Every one we met in Finland told us to make a point of seeing Punkaharju, just as strangers in London might be advised to visit the Tower, though in this case the great show was not a historical place, the work of men's hands, but a freak of Nature in one of her most charming moods.
Punkaharju being only a short distance from Nyslott, we proceeded thither in a small steamer supposed to start at noon.
By one of those lucky chances that sometimes occur in life, we happened to arrive at the steamer half an hour before the time she was advertised to sail, and were, to say the least of it, barely on board before a whistle sounded, when away we went. We were amazed at this proceeding, and, taking out our watches, discovered it still wanted twenty minutes to the time printed in the newspapers and on the advertisement at the bath-house.

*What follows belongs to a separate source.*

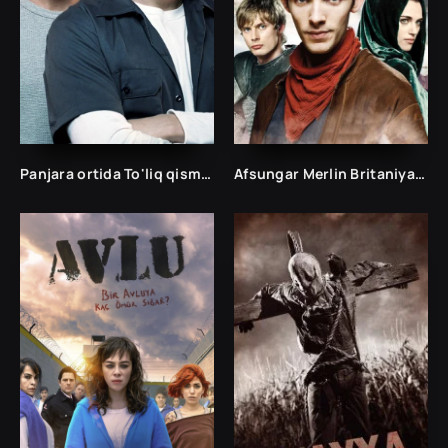
Panjara ortida To'liq qismlar
Afsungar Merlin Britaniya seriali Uzbek tilida tarjima seriali O'zbekcha 2012 skachat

It was only another instance showing that punctuality is absolutely considered of no value in Finland, for the steamer actually did start twenty minutes before its appointed hour, and no one then or after made the slightest complaint.
Imagine our Flying Scotchman speeding North even one minute before the advertised hour!
Having been told that Punkaharju was very full during the summer holiday season, we had therefore asked our charming student friend, who preceded us by a day, to kindly engage rooms to await our arrival. What was our surprise when we arrived at the little pier, not only to meet him beaming with smiles as he hurried to say he had secured rooms, but to find a lady who had travelled with us some days before from Wiborg and spoke English well, warmly welcoming us, the while she exclaimed—
"I found the Hotel was so full when I came that I told the landlord rooms would be required to-night, for I did not wish you to be disappointed."
She was a stranger, and her thoughtfulness was very kind. The plot thickened, however, a moment afterwards, when the Russian General, who had also travelled for a whole day on a steamer with us, arrived in his scarlet-lined uniform, and, saluting profoundly, begged to inform Madame he had taken the liberty of bespeaking rooms "as the Hotel was very full."
This was somewhat alarming, and it actually turned out that three suites of rooms had been engaged for us by three different people, each out of the goodness of his heart trying to avoid the dreadful possibility of our being sent away roofless. No wonder our host, thinking such a number of Englishwomen were arriving, had procured the only carriage in the neighbourhood and ordered it and a cart to come down to the pier and await this vast influx of folk. Although the Hotel was not a hundred yards actually from where we stood, everybody insisted on our getting into the little carriage for the honour of the thing, and my sister and I drove off in triumph by a somewhat circuitous route to the Hotel, only to find all our friends and acquaintances there before us, as they had come up the short way by the steps.
Even more strange was the fact that each one of our kind friends had told a certain Judge and his wife of our probable arrival, and promised to introduce the strange English women to them, while, funnily enough, we ourselves bore an introduction from the lady's brother, so, before any of our compagnons de voyage had time to introduce us, we had already made the acquaintance of the Judge and his wife through that gentleman's card. They were all exceedingly kind to us, and we thoroughly enjoyed our short stay among them. Such friendliness is very marked in Finland.